GitLab’s Postgres cluster has several tools for understanding these workloads, including:

pg_stat_statements - this Postgres module provides a means for tracking execution statistics of all SQL statements executed by a server. Statements are grouped by queryid, an internal hash code, computed from the statement’s parse tree. This means that statements that only differ by values will have matching queryids.
pg_stat_activity is a subsystem that supports collection and reporting of information about server activity. pg_stat_activity information incudes the SQL query running, but no queryid, so can be tricky to map back to pg_stat_statements.
postgres_exporter this exporter polls Postgres and returns data from pg_stat_statements (and many other subsystems) into Prometheus. pg_stat_statements is exported as the metrics pg_stat_statements_calls (counts the number of times a statement is being called), pg_stat_statements_rows (counts the total number of rows being returned for the statement) and the pg_stat_statements_seconds_total (total time spent executing each different statement) metrics, amongst others. Note that all of the pg_stat_statements metrics are keyed by queryid.
Marginalia GitLab Rails processes use a Ruby Gem to add query comments containing application related context information to PostgreSQL queries generated by ActiveRecord.
Marginalia Sampler this is a simple hack for the Postgres exporter to sample the pg_stat_activity tables on our postgres instances, parse out contextual Marginalia information, and export this information in aggregate. During a incident, this information may prove valuable in understand the type of workloads that were running on Postgres at the time.
Postgres Slowlogs when a statement runs for more than 1s, Postgres will write a slow log entry. This slowlog entry will contain the SQL of the call, including the Marginalia comments, which we can use to obtain detailed context. GitLab.com’s log sender uses a custom log parser for Postgres which will redact any private information from the SQL statement, and also generate a “fingerprint” of the SQL statement. Similar to (but not the same as) the queryid that is presented in the pg_stat_statements. This fingerprint can be used to group multiple statements together as the same workload. It’s important to remember that the slowlogs are small subset of all queries, limited to the worst performers. High-volume fast queries may have a major impact on the performance of a Postgres server, but may not necessarily show up in the slowlog.
Distributed Traces GitLab supports Distributed Tracing, although this is only partially supported in Production on GitLab.com.

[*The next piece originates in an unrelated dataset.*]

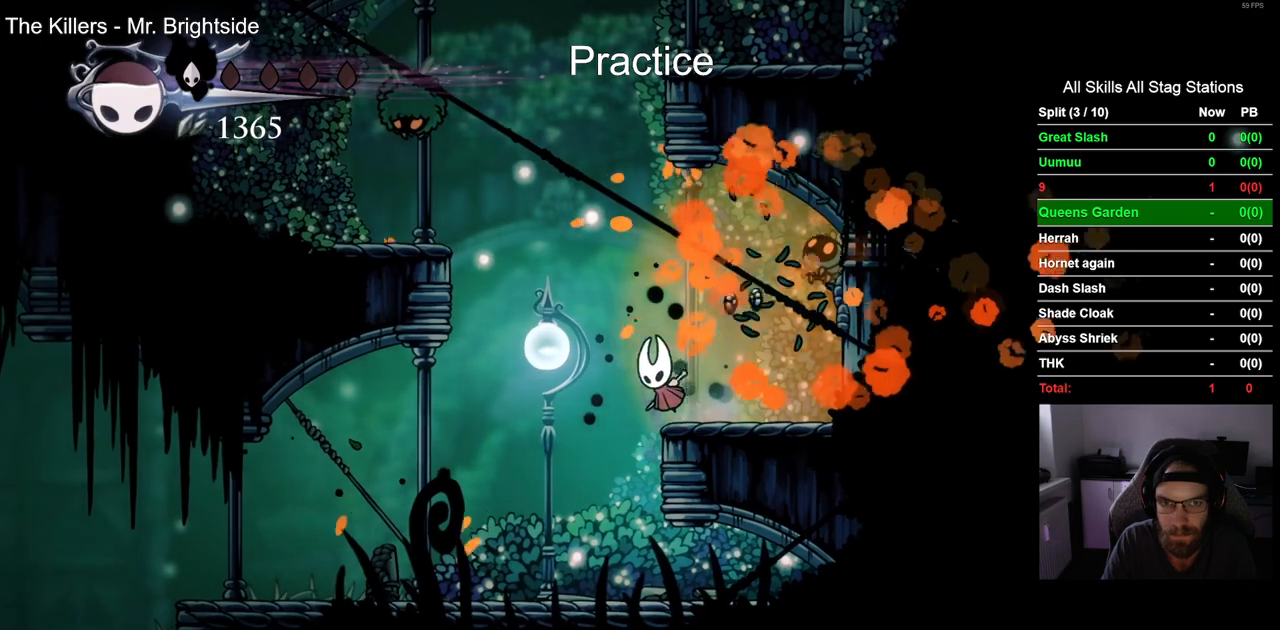
{"dt_ms": 500, "buttons": ["CROSS", "DPAD_RIGHT"], "left_stick": "center", "right_stick": "center"}
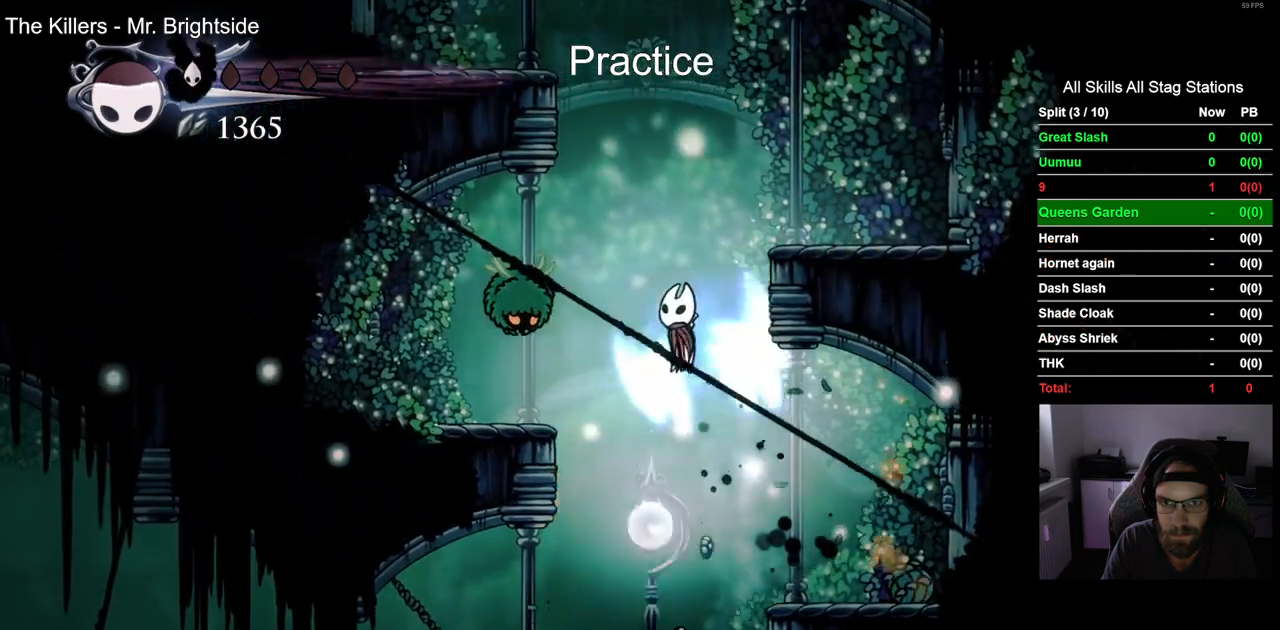
{"dt_ms": 500, "buttons": [], "left_stick": "center", "right_stick": "center", "events": [[400, "CROSS", "up"], [467, "DPAD_RIGHT", "up"]]}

GitLab SQL traces include fingerprint information for the query issued from Rails.
pg_stat_statements fluentd polling logs Our fluentd plugin will periodically dump the all queries from pg_stat_statements, normalize these values to remove private information, generate a normalized fingerprint value and dump these to our logs. Crucially, these logs contain both queryid and fingerprint, allowing us to map between these identifiers.
pg_stat_activity fluentd polling logs Our fluentd plugin will periodically dump the all queries from pg_stat_activity, normalize these values to remove private information, generate a normalized fingerprint value and dump these to our logs.

Summary

Signal	correlation_id	endpoint_id	queryid	fingerprint	Normalized SQL	Type
`pg_stat_statements` metrics			:white_check_mark:			Complete stats for top 5000 queries per instance
`pg_stat_activity` marginalia sampler		:white_check_mark:				Sampled (every 15s)
slowlog				:white_check_mark:	:white_check_mark:	Sampled (query >1 s)
`pg_stat_statements` fluentd polling logs			:white_check_mark:	:white_check_mark:	:white_check_mark:	Sampled (every 30m)
`pg_stat_activity` fluentd polling logs	:white_check_mark:	:white_check_mark:		:white_check_mark:	:white_check_mark:	Sampled (every 1m)
distributed traces	:white_check_mark:	:white_check_mark:		:white_check_mark:	:white_check_mark:	Sampled

Mapping Between Different Postgres Signals

The key, (the “rosetta stone”!) to map between the different data sources, is the pg_stat_statements fluentd polling logs. This is because it contains fingerprint, queryid and the query SQL.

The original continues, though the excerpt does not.